Superconducting qubits with semiconductor nanowire Josephson junctions

Superconducting transmon qubits are a promising basis for a scalable quantum information processor.\footnote{R. Barends \textit{et al.}, Nature \textbf{508}, 500-503 (2014).} The recent development of semiconducting InAs nanowires with \textit{in situ} molecular beam epitaxy-grown Al contacts presents new possibilities for building hybrid superconductor/semiconductor devices using precise bottom up fabrication techniques.\footnote{P. Krogstrup \textit{et al.}, Nature Materials, \textit{in press}.} Here, we take advantage of these high quality materials to develop superconducting qubits with superconductor-normal-superconductor Josephson junctions (JJs) where the normal element is an InAs semiconductor nanowire.
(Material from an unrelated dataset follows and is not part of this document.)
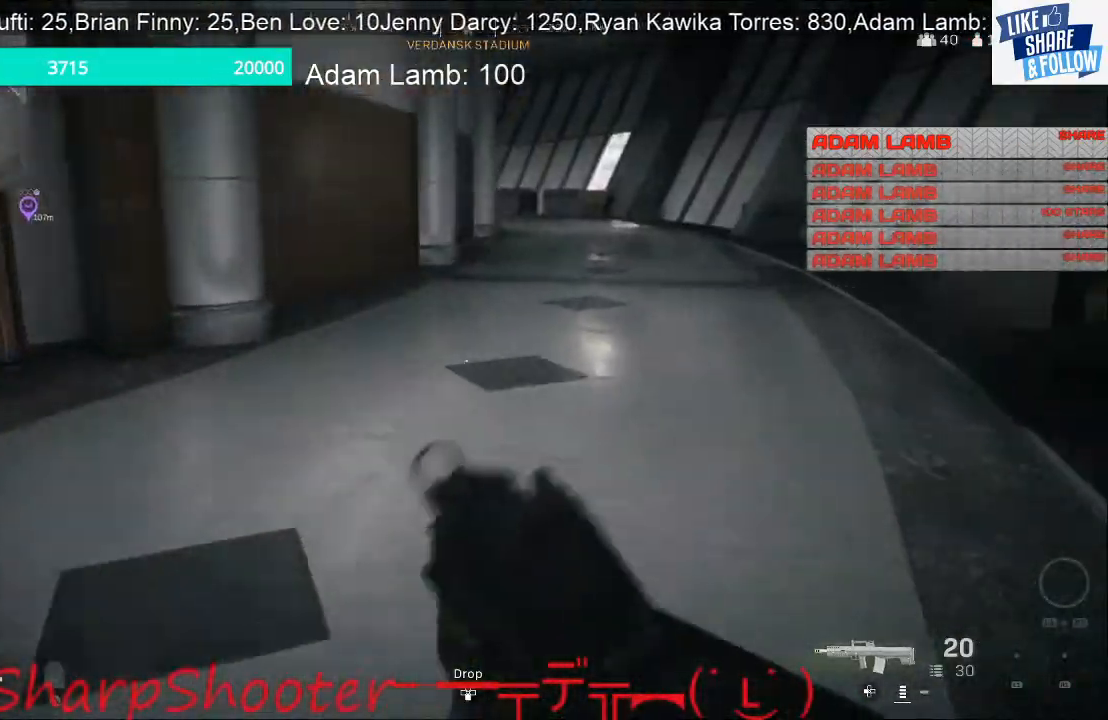
{"buttons": [], "left_stick": "up", "right_stick": "left", "events": [[167, "right_stick", "left"], [267, "left_stick", "up-right"], [500, "left_stick", "up"]]}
We have fabricated transmon qubits in which the conventional Al-Al$_2$O$_3$-Al JJs are replaced by a single gate-tunable nanowire JJ. Using spectroscopy to probe the qubit we observe fluctuations in its level splitting with gate voltage that are consistent with universal conductance fluctuations in the nanowire's normal state conductance.\footnote{Y.-J. Doh \textit{et al.}, Science \textbf{309}, 272-275 (2005).} Our gate-tunable nanowire transmons may enable new means of control for large scale qubit architectures and hybrid topological quantum computing schemes.